Aetna CEO Mark Bertolini said his company is ready for government examination as it prepares to buy Humana for $37 billion. The deal includes a $1 billion fee that Aetna would pay Humana if the merger fails to pass its antitrust review. Aetna has already discussed possible divestitures in particular markets. “We took a conservative view of what we thought we would need to divest,” Bertolini said during a conference call with investors last week.
But the review process likely will be a complex one, given the size and reach of Aetna and Humana, experts say. And other pending insurance consolidations also may affect how regulators view the Aetna-Humana deal.

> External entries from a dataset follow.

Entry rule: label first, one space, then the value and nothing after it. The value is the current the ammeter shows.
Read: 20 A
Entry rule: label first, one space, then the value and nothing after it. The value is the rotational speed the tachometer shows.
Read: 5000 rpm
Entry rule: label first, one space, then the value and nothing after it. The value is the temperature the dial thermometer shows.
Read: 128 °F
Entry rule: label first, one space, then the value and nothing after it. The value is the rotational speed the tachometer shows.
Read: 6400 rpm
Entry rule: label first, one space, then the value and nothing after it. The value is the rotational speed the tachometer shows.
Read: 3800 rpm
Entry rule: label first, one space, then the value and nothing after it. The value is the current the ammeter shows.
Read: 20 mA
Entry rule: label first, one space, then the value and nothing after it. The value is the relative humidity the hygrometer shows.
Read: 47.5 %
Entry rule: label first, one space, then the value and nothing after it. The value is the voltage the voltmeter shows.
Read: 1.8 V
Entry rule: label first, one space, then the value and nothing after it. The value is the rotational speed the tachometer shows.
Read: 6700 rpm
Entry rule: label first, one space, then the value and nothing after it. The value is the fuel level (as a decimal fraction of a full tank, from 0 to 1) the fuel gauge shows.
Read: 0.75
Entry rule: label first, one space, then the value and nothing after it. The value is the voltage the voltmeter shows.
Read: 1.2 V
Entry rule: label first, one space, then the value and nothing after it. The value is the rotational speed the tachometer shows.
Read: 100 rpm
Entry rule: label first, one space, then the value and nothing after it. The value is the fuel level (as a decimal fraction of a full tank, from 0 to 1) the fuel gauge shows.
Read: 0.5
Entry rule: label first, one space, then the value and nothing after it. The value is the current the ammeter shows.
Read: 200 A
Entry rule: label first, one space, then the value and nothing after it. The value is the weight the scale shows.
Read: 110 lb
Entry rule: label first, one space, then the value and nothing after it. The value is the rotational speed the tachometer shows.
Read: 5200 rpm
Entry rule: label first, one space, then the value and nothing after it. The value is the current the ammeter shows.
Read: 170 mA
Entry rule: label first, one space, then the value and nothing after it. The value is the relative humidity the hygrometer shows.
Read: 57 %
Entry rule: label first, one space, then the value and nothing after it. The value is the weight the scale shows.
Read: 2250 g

In recent weeks, Centene Corp. offered $6.3 billion for Health Net, and Anthem has offered about $47 billion in cash and stock for Cigna Corp. The five largest for-profit health insurers—Aetna, Anthem, Cigna, Humana and UnitedHealth Group—have all been the subjects of merger talks.
Duke University Law Professor Barak Richman said the Justice Department likely will review such deals on a market-by-market basis, keeping in mind their long-term competitive dynamics. Mergers like the Aetna-Humana combination involve many sub-markets in terms of geography and products. “It's a very, very complicated analysis,” he said.
That antitrust review process may be further complicated if more major insurers announce additional deals in coming weeks and months. The Justice Department likely will study the Aetna-Humana merger with an eye toward any subsequent transactions, Richman said.